BBWAA president Susan Slusser of the San Francisco Chronicle said she didn't vote for Bonds, Clemens or Sosa.
"The evidence for steroid use is too strong," she said.
As for Biggio, "I'm surprised he didn't get in."
MLB.com's Hal Bodley, the former baseball columnist for USA Today, said Biggio and others paid the price for other players
using PEDs.
"They got caught in the undertow of the steroids thing," he said.
Bodley said this BBWAA vote was a "loud and clear" message on the steroids issue. He said he couldn't envision himself voting
for stars linked to drugs.
"We've a forgiving society, I know that," he said. "But I have too great a passion for the sport."
Mark McGwire, 10th on the career home run list, received 16.9 percent on his seventh try, down from 19.5 last year. He received
23.7 percent in 2010 — a vote before he admitted using steroids and human growth hormone.
Rafael Palmeiro, among just four players
with 500 homers and 3,000 hits along with Hank Aaron, Willie Mays and
Eddie Murray,
received 8.8 percent in his third try, down from 12.6 percent last
year. Palmeiro received a 10-day suspension in 2005 for
a positive test for performance-enhancing drugs, claiming it was
due to a vitamin vial given to him by teammate Miguel Tejada.
The election leaves the Hall without both baseball's career home run leader and its all-time hits king, Pete Rose. There were
four write-in votes for Rose, who never appeared on the ballot because of his lifetime ban that followed an investigation
of his gambling while manager of the Cincinnati Reds.

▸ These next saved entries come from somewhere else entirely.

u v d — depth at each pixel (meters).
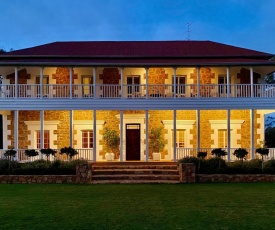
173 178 18.84
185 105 22.31
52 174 18.77
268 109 22.33
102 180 18.58
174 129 22.23
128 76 25.02
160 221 10.15
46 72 24.97
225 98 22.36
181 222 10.04
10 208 11.82
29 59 24.92
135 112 24.83
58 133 24.84
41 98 22.27
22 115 24.81
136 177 18.86
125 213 11.11
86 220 10.27
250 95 23.59
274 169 19.02
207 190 15.55
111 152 24.78
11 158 20.69
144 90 24.61
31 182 18.17
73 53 25.80
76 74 25.05
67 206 12.15
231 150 22.56
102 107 22.31
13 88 22.86
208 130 24.84
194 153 22.47
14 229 9.36
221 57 25.11
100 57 24.89
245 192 14.97
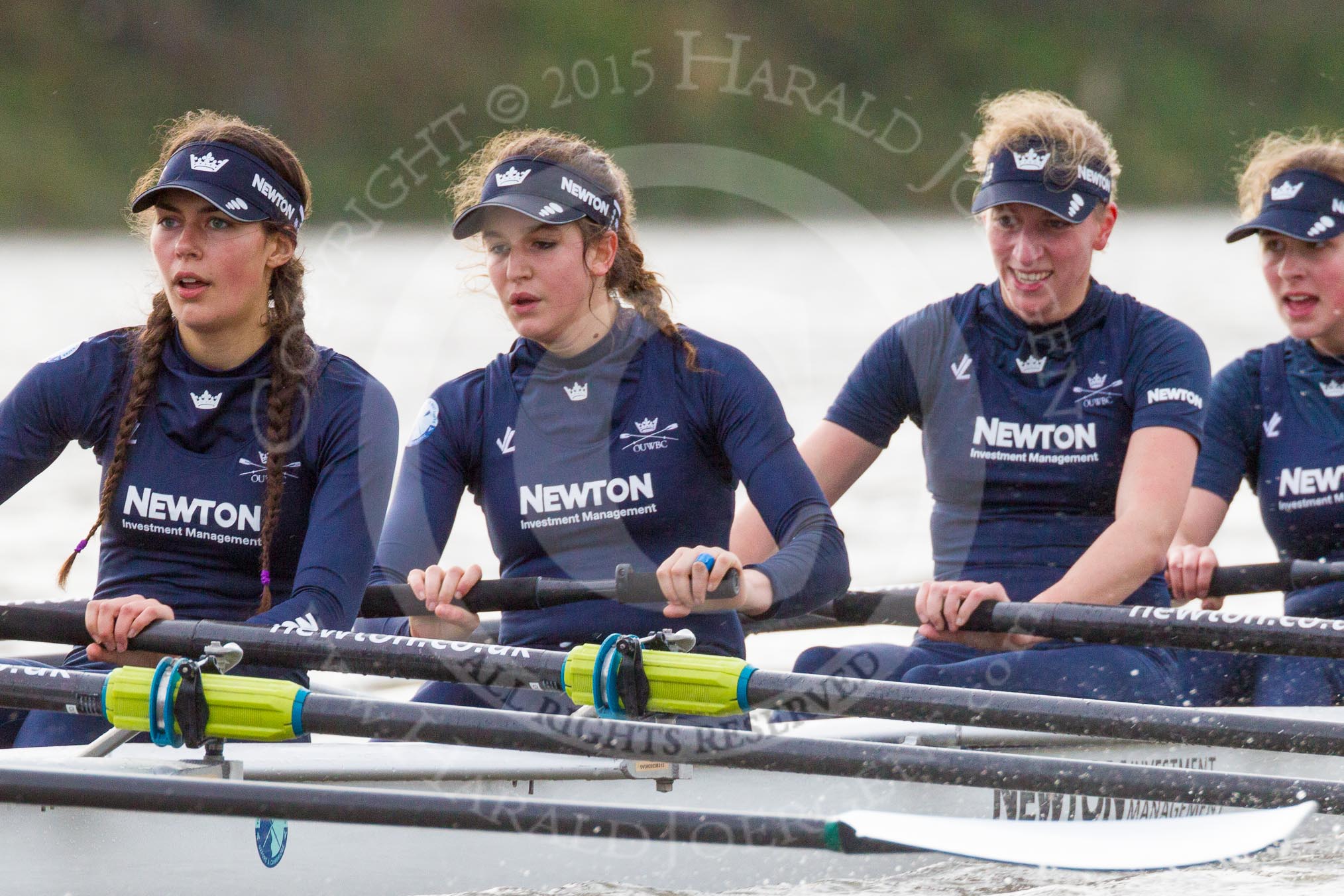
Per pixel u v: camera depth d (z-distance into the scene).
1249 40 182.25
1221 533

Morris increased slightly from his 66.7 percent last year, when Barry Larkin was elected. Morris could become the player with
the highest-percentage of the vote who is not in the Hall, a mark currently held by Gil Hodges at 63 percent in 1983.
Several players who fell just short in the
BBWAA balloting later were elected by either the Veterans Committee or
Old-Timers'
Committee: Nellie Fox (74.7 percent on the 1985 BBWAA ballot), Jim
Bunning (74.2 percent in 1988), Orlando Cepeda (73.6 percent
in 1994) and Frank Chance (72.5 percent in 1945).
The ace of three World Series winners, Morris finished with 254 victories and was the winningest pitcher of the 1980s. His
3.90 ERA, however, is higher than that of any Hall of Famer.
Two-time NL MVP Dale Murphy received 18.6 percent in his 15th and final appearance.